All things considered, it may have been the most impressive defensive effort any team produced in 2023. There was simply no credible way to view Florida State as a worse team after Saturday night, and so if Florida State was not a top-4 team on Sunday morning, they shouldn't have been one on Tuesday night.
And yet, ranking the 'Noles at 5 was, somehow, the most confounding data point of all. If the committee is going to ask us to believe that Sunday's rankings were a pure reflection of talent and ability, Florida State at No. 5 was the committee's final insult.

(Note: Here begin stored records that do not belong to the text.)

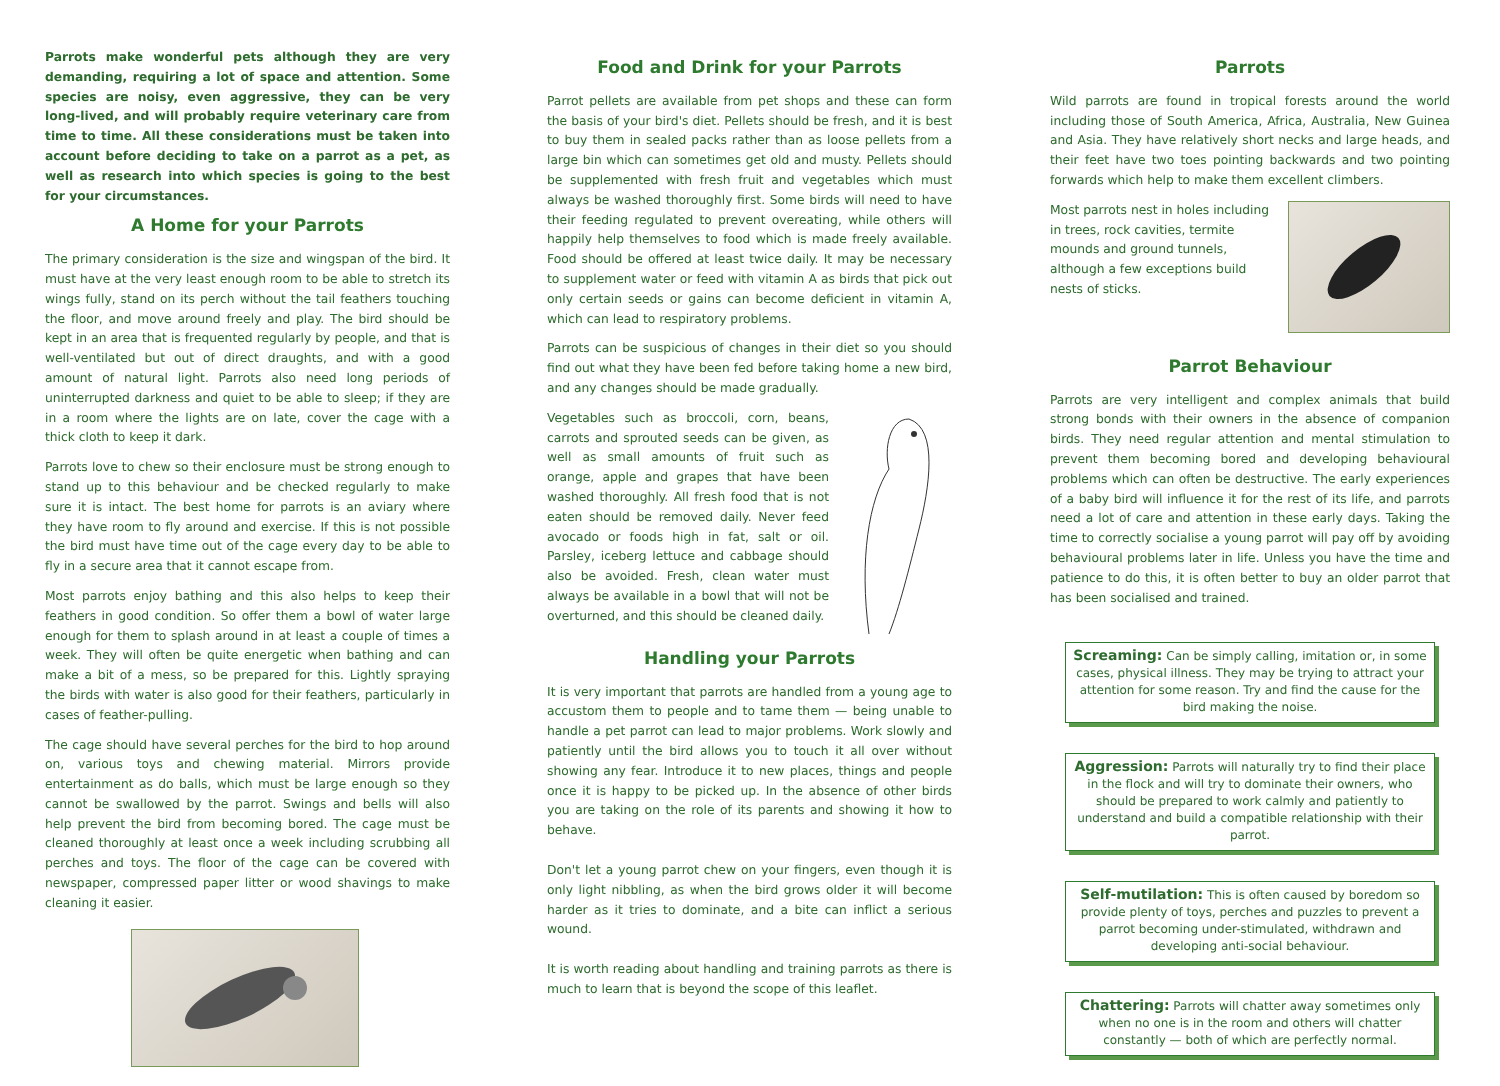Parrots make wonderful pets although they are very demanding, requiring a lot of space and attention. Some species are noisy, even aggressive, they can be very long-lived, and will probably require veterinary care from time to time. All these considerations must be taken into account before deciding to take on a parrot as a pet, as well as research into which species is going to the best for your circumstances.
A Home for your Parrots
The primary consideration is the size and wingspan of the bird. It must have at the very least enough room to be able to stretch its wings fully, stand on its perch without the tail feathers touching the floor, and move around freely and play. The bird should be kept in an area that is frequented regularly by people, and that is well-ventilated but out of direct draughts, and with a good amount of natural light. Parrots also need long periods of uninterrupted darkness and quiet to be able to sleep; if they are in a room where the lights are on late, cover the cage with a thick cloth to keep it dark.
Parrots love to chew so their enclosure must be strong enough to stand up to this behaviour and be checked regularly to make sure it is intact. The best home for parrots is an aviary where they have room to fly around and exercise. If this is not possible the bird must have time out of the cage every day to be able to fly in a secure area that it cannot escape from.
Most parrots enjoy bathing and this also helps to keep their feathers in good condition. So offer them a bowl of water large enough for them to splash around in at least a couple of times a week. They will often be quite energetic when bathing and can make a bit of a mess, so be prepared for this. Lightly spraying the birds with water is also good for their feathers, particularly in cases of feather-pulling.
The cage should have several perches for the bird to hop around on, various toys and chewing material. Mirrors provide entertainment as do balls, which must be large enough so they cannot be swallowed by the parrot. Swings and bells will also help prevent the bird from becoming bored. The cage must be cleaned thoroughly at least once a week including scrubbing all perches and toys. The floor of the cage can be covered with newspaper, compressed paper litter or wood shavings to make cleaning it easier.
Food and Drink for your Parrots
Parrot pellets are available from pet shops and these can form the basis of your bird's diet. Pellets should be fresh, and it is best to buy them in sealed packs rather than as loose pellets from a large bin which can sometimes get old and musty. Pellets should be supplemented with fresh fruit and vegetables which must always be washed thoroughly first. Some birds will need to have their feeding regulated to prevent overeating, while others will happily help themselves to food which is made freely available. Food should be offered at least twice daily. It may be necessary to supplement water or feed with vitamin A as birds that pick out only certain seeds or gains can become deficient in vitamin A, which can lead to respiratory problems.
Parrots can be suspicious of changes in their diet so you should find out what they have been fed before taking home a new bird, and any changes should be made gradually.
Vegetables such as broccoli, corn, beans, carrots and sprouted seeds can be given, as well as small amounts of fruit such as orange, apple and grapes that have been washed thoroughly. All fresh food that is not eaten should be removed daily. Never feed avocado or foods high in fat, salt or oil. Parsley, iceberg lettuce and cabbage should also be avoided. Fresh, clean water must always be available in a bowl that will not be overturned, and this should be cleaned daily.
Handling your Parrots
It is very important that parrots are handled from a young age to accustom them to people and to tame them — being unable to handle a pet parrot can lead to major problems. Work slowly and patiently until the bird allows you to touch it all over without showing any fear. Introduce it to new places, things and people once it is happy to be picked up. In the absence of other birds you are taking on the role of its parents and showing it how to behave.
Don't let a young parrot chew on your fingers, even though it is only light nibbling, as when the bird grows older it will become harder as it tries to dominate, and a bite can inflict a serious wound.
It is worth reading about handling and training parrots as there is much to learn that is beyond the scope of this leaflet.
Parrots
Wild parrots are found in tropical forests around the world including those of South America, Africa, Australia, New Guinea and Asia. They have relatively short necks and large heads, and their feet have two toes pointing backwards and two pointing forwards which help to make them excellent climbers.
Most parrots nest in holes including in trees, rock cavities, termite mounds and ground tunnels, although a few exceptions build nests of sticks.
Parrot Behaviour
Parrots are very intelligent and complex animals that build strong bonds with their owners in the absence of companion birds. They need regular attention and mental stimulation to prevent them becoming bored and developing behavioural problems which can often be destructive. The early experiences of a baby bird will influence it for the rest of its life, and parrots need a lot of care and attention in these early days. Taking the time to correctly socialise a young parrot will pay off by avoiding behavioural problems later in life. Unless you have the time and patience to do this, it is often better to buy an older parrot that has been socialised and trained.
Screaming: Can be simply calling, imitation or, in some cases, physical illness. They may be trying to attract your attention for some reason. Try and find the cause for the bird making the noise.
Aggression: Parrots will naturally try to find their place in the flock and will try to dominate their owners, who should be prepared to work calmly and patiently to understand and build a compatible relationship with their parrot.
Self-mutilation: This is often caused by boredom so provide plenty of toys, perches and puzzles to prevent a parrot becoming under-stimulated, withdrawn and developing anti-social behaviour.
Chattering: Parrots will chatter away sometimes only when no one is in the room and others will chatter constantly — both of which are perfectly normal.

We know the precise distance between No. 4 Alabama and No. 6 Georgia: it's three points, in a climate controlled environment on a neutral field. And if that's the case, the gap between FSU and Bama is either one or two points. Again, the committee is asking us to believe Sunday's rankings are not about resume, but their estimation of who is best positioned to win the national title. So, being an undefeated conference champion that's talented enough to beat two Power 5 teams by multiple scores away from home with their 2nd- and 3rd-string quarterbacks is not enough 1.5 points' worth of consideration.
It defies logic. Worst of all, it insults the intelligence of everyone who takes the time to digest what the committee is asking us to believe as a true reflection of their judgment.
Keep in mind: the committee then flipped their protocol to rank No. 23 Liberty, the undefeated C-USA champion who did not play a Power 5 team all season, over No. 24 SMU, who lost twice to Big 12 teams but knocked off No. 22 Tulane to win the American championship.
Hancock said Alabama's strength of schedule was a factor in elevating the Tide over FSU, but it wasn't a factor in keeping Liberty over SMU.
The committee simply picks and chooses its criteria depending on the situation, its process is faulty, and questions of its legitimacy are justified. A number of Florida-based politicians have attacked the CFP since Sunday, and while no one believes their beliefs are anything more than grandstanding -- Would Florida Sen. Rick Scott release a statement if 1-loss FSU jumped undefeated Alabama? -- Hancock's defense rings hollow.
"Not to Rick Scott, but I am disappointed when people challenge the integrity of the process. I think that's out of line and inappropriate," Hancock told CBS.
Sorry, Mr. Hancock. Integrity is earned, not demanded, and an opaque process and inconsistent criteria are why the CFP committee lost theirs in the eyes of the public.